C’est dans ce contexte difficile que Mauricio Macri a accédé à la présidence du pays. “Le nouveau président a, dès son accession en 2015, pris une série de mesures en faveur du marché qui contrastaient avec la gestion précédente. Il a supprimé les contrôles des capitaux et des changes et laisser flotter le peso. Il a supprimé les taxes sur les exportations. Il a également réduit les subventions publiques aux entreprises de production et distribution d’électricité, gaz ou eau, pour essayer de réduire le déficit public”, rapporte Eric Dor. Avec l’arrivée du nouveau gouvernement, à partir de 2016, l’Argentine a recommencé à emprunter en dollars sur les marchés internationaux. Par la suite, “l’Argentine a connu le problème traditionnel des pays émergents endettés dans une monnaie étrangère, le dollar”, relève l’expert. En effet, avec le durcissement de la politique monétaire de la banque centrale américaine ces dernières années, les taux d’intérêt en dollars ont grimpé et la devise américaine s’est appréciée face au peso argentin, si bien que de nombreux capitaux ont fui l’Argentine pour être rapatriés aux Etats-Unis. Un mouvement qui a pesé un peu plus sur le peso, alimentant ainsi l’inflation (renchérissement des biens importés). “L’Argentine a dû recourir à un emprunt du FMI pour financer son déficit de balance des paiements”, explique Eric Dor, qui précise que le pays “est maintenant obligé d’appliquer une politique d’austérité budgétaire” !
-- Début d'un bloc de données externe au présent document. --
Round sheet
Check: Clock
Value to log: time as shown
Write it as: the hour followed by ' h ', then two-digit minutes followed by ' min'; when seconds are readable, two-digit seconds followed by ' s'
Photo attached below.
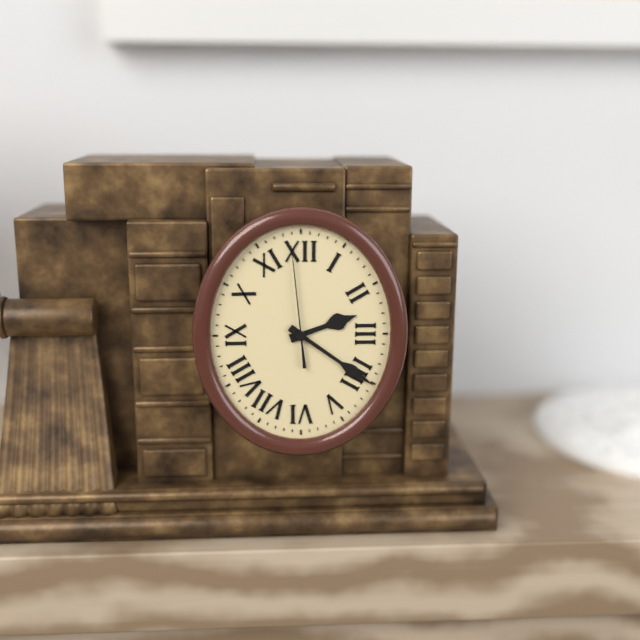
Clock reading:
2 h 21 min 59 s
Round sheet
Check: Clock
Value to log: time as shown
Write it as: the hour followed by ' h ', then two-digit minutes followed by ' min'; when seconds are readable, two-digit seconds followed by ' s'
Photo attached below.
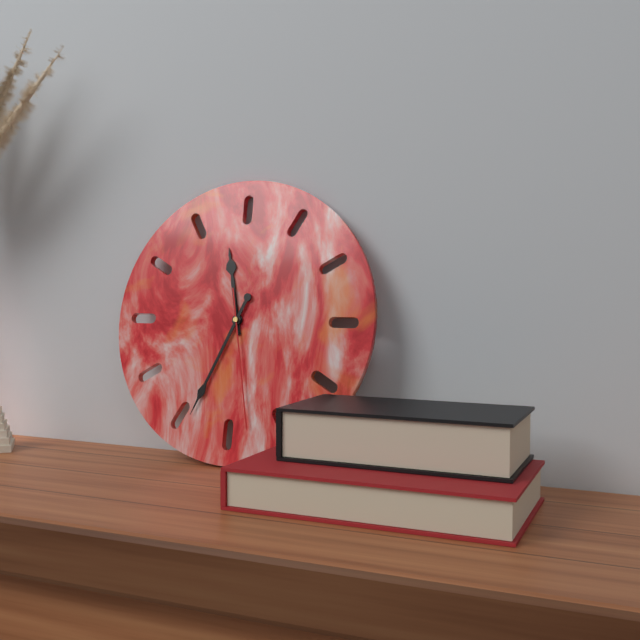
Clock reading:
11 h 34 min 28 s
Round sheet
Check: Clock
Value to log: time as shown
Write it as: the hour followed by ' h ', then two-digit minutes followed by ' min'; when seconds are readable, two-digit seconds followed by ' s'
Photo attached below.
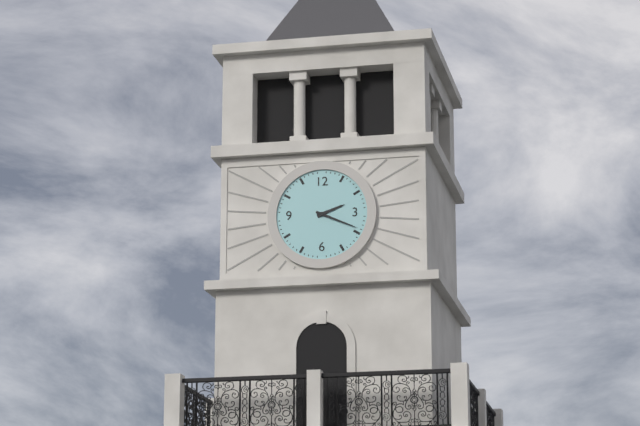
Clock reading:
2 h 19 min
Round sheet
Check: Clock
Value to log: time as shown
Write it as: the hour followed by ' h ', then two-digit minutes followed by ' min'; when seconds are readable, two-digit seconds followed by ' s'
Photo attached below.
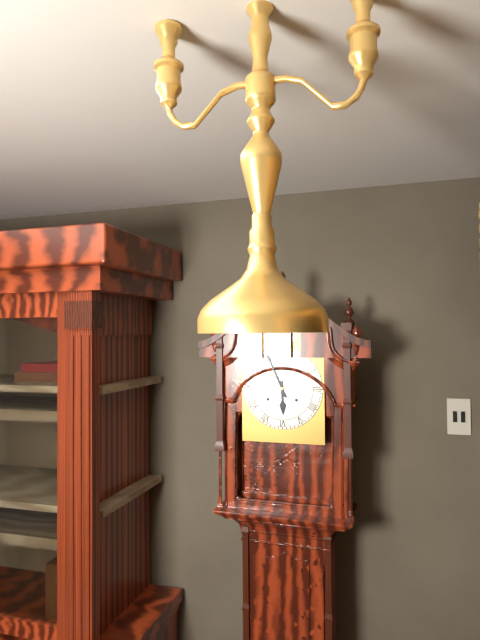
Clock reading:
5 h 56 min
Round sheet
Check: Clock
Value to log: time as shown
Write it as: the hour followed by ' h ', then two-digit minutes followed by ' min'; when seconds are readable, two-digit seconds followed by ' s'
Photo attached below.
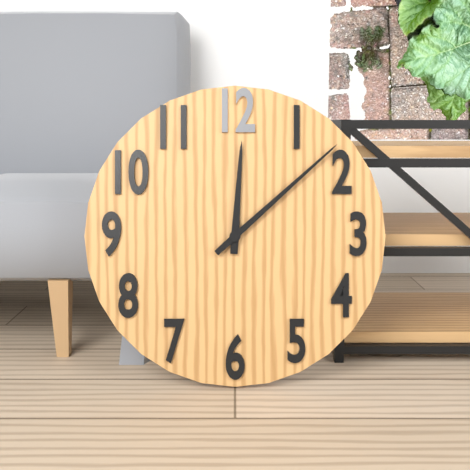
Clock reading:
12 h 08 min
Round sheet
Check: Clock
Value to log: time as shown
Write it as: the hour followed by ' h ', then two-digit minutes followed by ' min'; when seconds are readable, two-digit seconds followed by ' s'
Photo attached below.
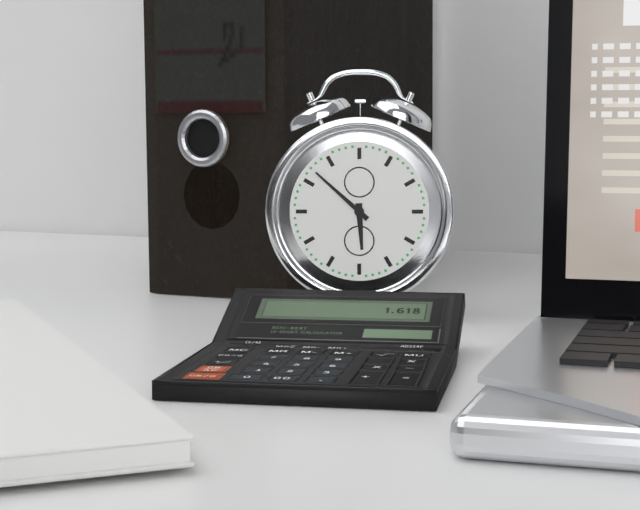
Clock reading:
5 h 52 min
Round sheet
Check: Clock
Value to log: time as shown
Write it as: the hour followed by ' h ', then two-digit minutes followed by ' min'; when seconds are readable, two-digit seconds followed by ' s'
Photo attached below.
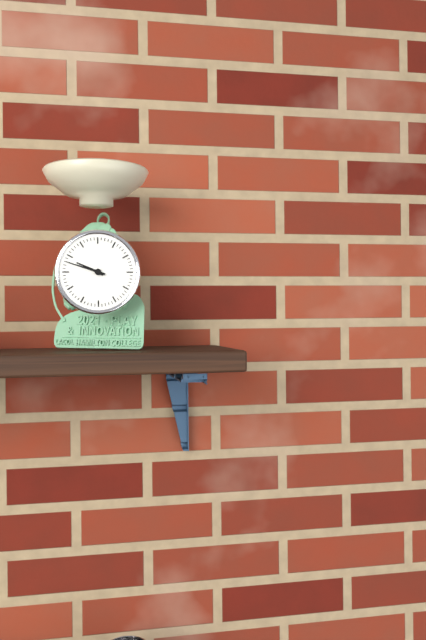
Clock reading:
9 h 48 min
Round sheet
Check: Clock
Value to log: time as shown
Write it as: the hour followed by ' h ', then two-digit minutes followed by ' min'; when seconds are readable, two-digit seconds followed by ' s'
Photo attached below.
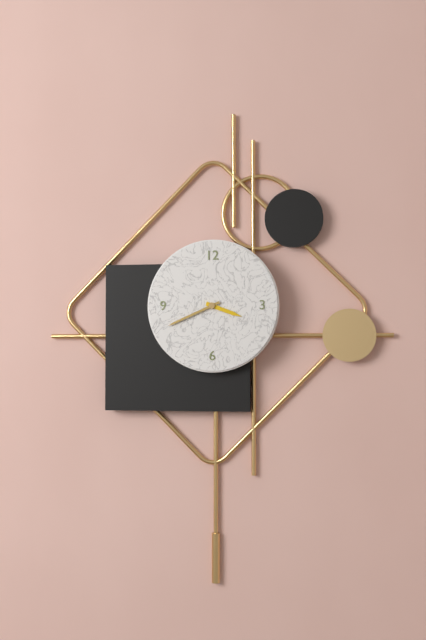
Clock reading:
3 h 41 min
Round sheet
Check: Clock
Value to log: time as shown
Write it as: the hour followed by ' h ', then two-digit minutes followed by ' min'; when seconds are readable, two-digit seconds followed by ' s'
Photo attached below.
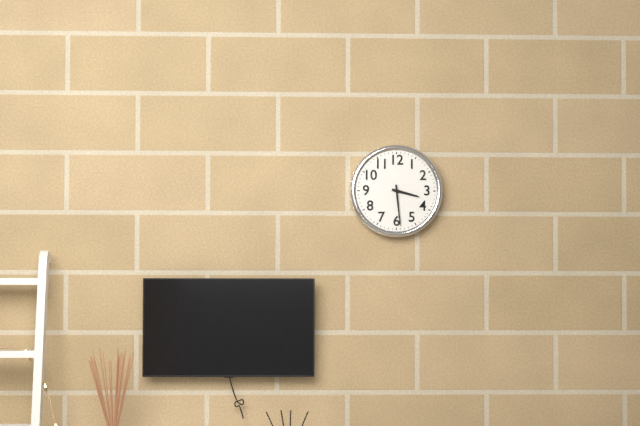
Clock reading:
3 h 29 min
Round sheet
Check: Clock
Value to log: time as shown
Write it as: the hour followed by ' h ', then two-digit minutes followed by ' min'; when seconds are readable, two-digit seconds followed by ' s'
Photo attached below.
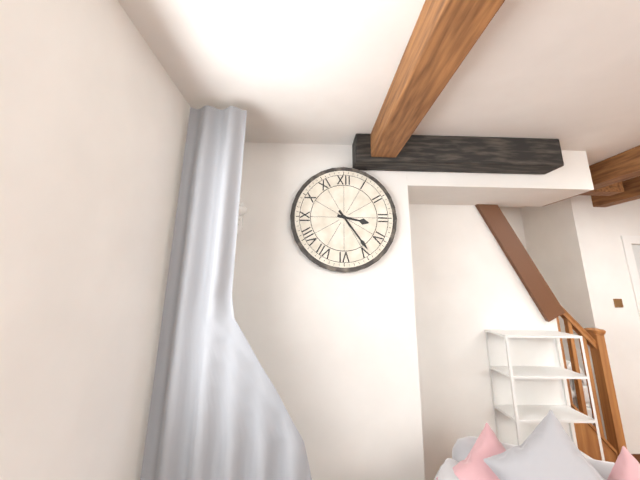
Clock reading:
3 h 24 min
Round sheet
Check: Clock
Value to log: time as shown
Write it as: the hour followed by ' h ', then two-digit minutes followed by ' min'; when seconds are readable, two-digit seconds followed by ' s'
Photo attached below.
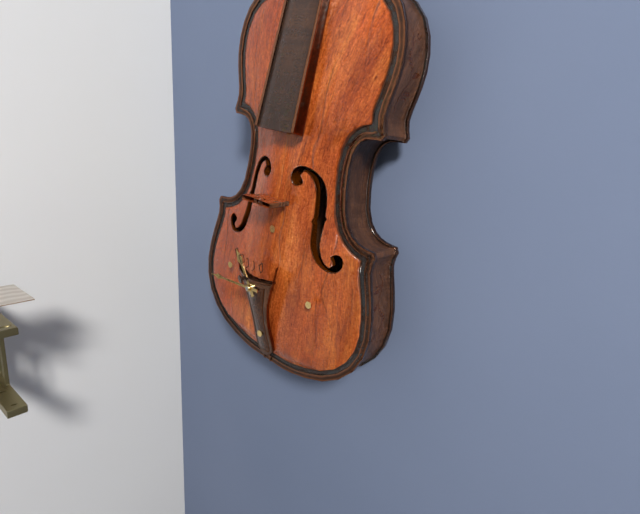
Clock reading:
10 h 44 min
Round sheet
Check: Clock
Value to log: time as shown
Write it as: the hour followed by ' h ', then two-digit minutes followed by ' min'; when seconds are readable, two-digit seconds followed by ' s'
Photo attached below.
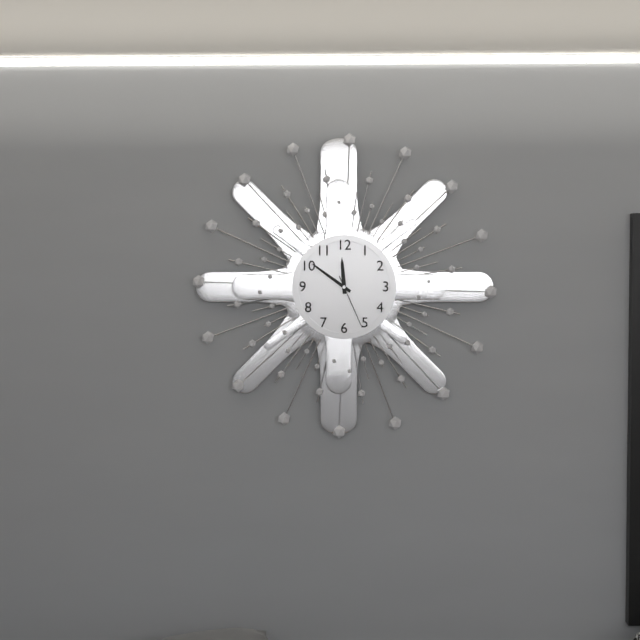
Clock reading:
11 h 51 min 26 s
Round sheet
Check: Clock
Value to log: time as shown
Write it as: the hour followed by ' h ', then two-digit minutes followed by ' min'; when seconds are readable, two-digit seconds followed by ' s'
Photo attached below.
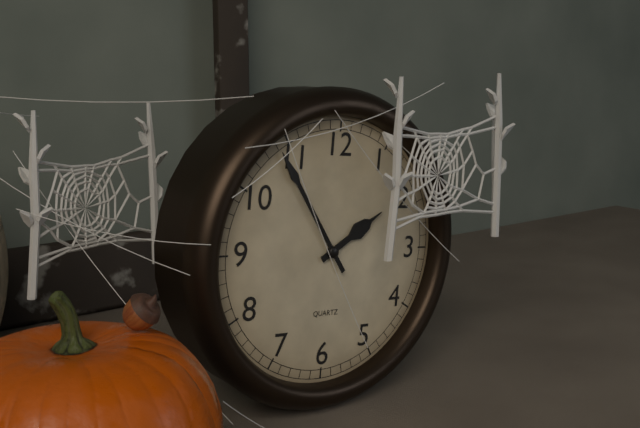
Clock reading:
1 h 54 min
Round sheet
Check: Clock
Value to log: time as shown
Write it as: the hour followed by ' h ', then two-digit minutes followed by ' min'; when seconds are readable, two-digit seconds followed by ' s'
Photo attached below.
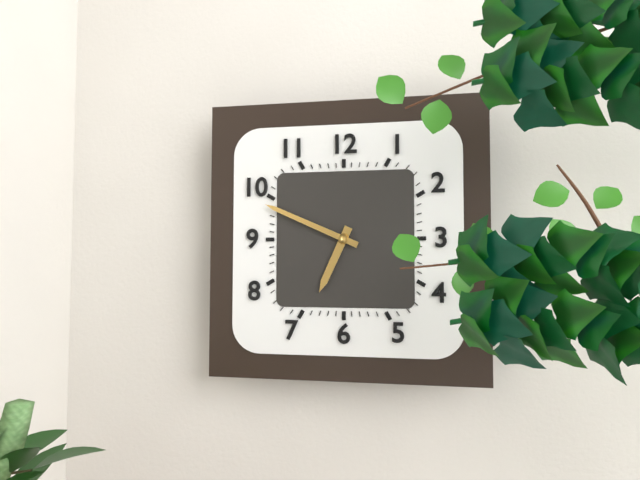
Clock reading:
6 h 49 min
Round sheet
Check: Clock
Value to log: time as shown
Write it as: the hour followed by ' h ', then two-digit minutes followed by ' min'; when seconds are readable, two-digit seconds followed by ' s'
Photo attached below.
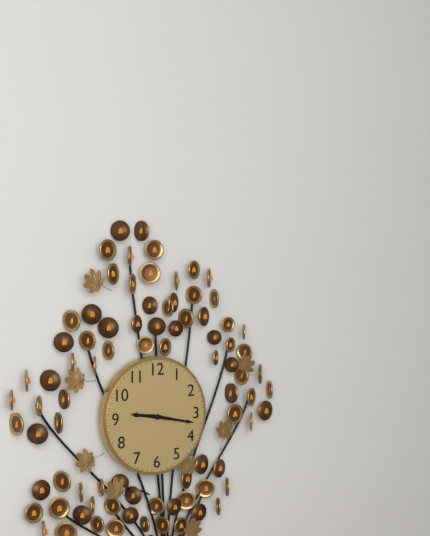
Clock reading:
9 h 17 min
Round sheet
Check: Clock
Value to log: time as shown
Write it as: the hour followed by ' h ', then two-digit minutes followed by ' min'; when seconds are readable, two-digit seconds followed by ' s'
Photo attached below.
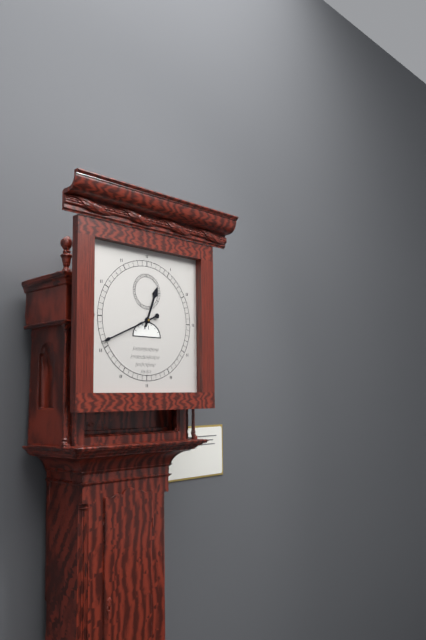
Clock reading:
12 h 41 min
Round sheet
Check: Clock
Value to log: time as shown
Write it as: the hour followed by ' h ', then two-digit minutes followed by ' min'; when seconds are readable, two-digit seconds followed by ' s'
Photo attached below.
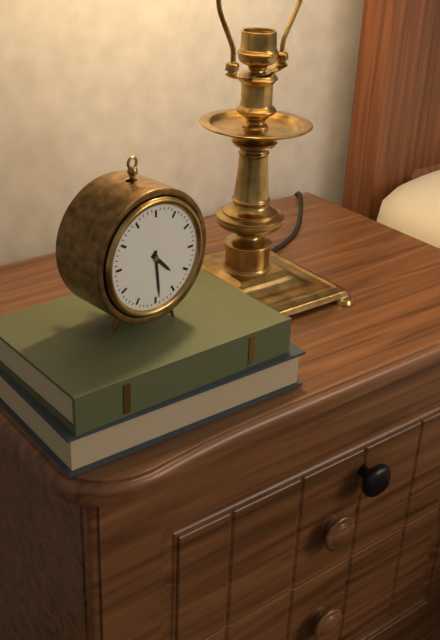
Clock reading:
4 h 29 min
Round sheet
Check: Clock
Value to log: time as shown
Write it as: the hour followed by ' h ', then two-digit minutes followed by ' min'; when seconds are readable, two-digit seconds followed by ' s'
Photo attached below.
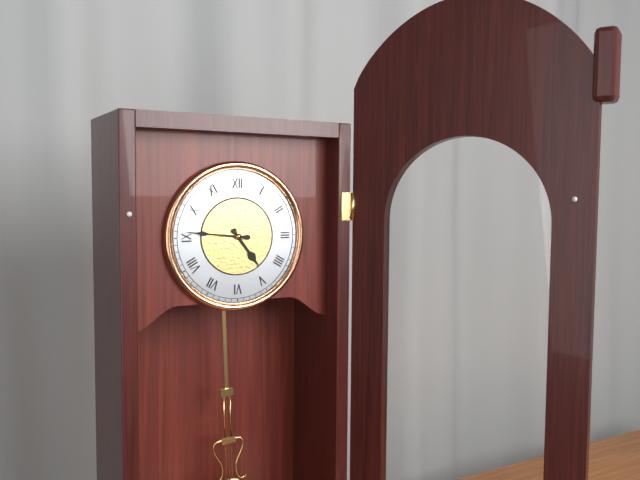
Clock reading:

Algérie : les derniers mandats d’Abdelaziz Bouteflika sont à oublier

Algérie : les derniers mandats d’Abdelaziz Bouteflika sont à oublier

L’Algérie bénéficie d’importantes réserves de pétrole et de gaz (ainsi que d’un fort potentiel dans les énergies renouvelables), et son modèle de gestion publique est basé sur la rente pétrolière. Ce modèle, appliqué par le gouvernement depuis 1999, consiste à utiliser ses recettes issues des exportations d’hydrocarbures pour financer des dépenses publiques généreuses : beaucoup de dépenses sociales, dont des logements gratuits et des subventions aux achats par la population de carburants et produits de base. “Ce modèle a amélioré la situation de la population et assuré une certaine cohésion sociale, surtout les 10 premières années. Il a aussi favorisé l’émergence d’entrepreneurs très liés au gouvernement, attachés à ce fonctionnement et réticents à accepter un changement de système. Or, la baisse des prix du pétrole depuis 2014 a compromis ce modèle de gestion”, dénonce Eric Dor. “Les recettes du gouvernement issues de la vente d’hydrocarbures ont diminué. Le gouvernement a craint l’impopularité d’une réduction des dépenses sociales auxquelles la population est très attachée, et les risques de troubles sociaux qui en résulteraient. Les autorités ont donc maintenu leurs dépenses sociales relativement inchangées et laissé filer le déficit public, qui reste bien supérieur à celui observé avant 2014, malgré le redressement des prix du pétrole depuis 2016”, explique l’expert. L’économie est trop dépendante des hydrocarbures et doit impérativement se diversifier.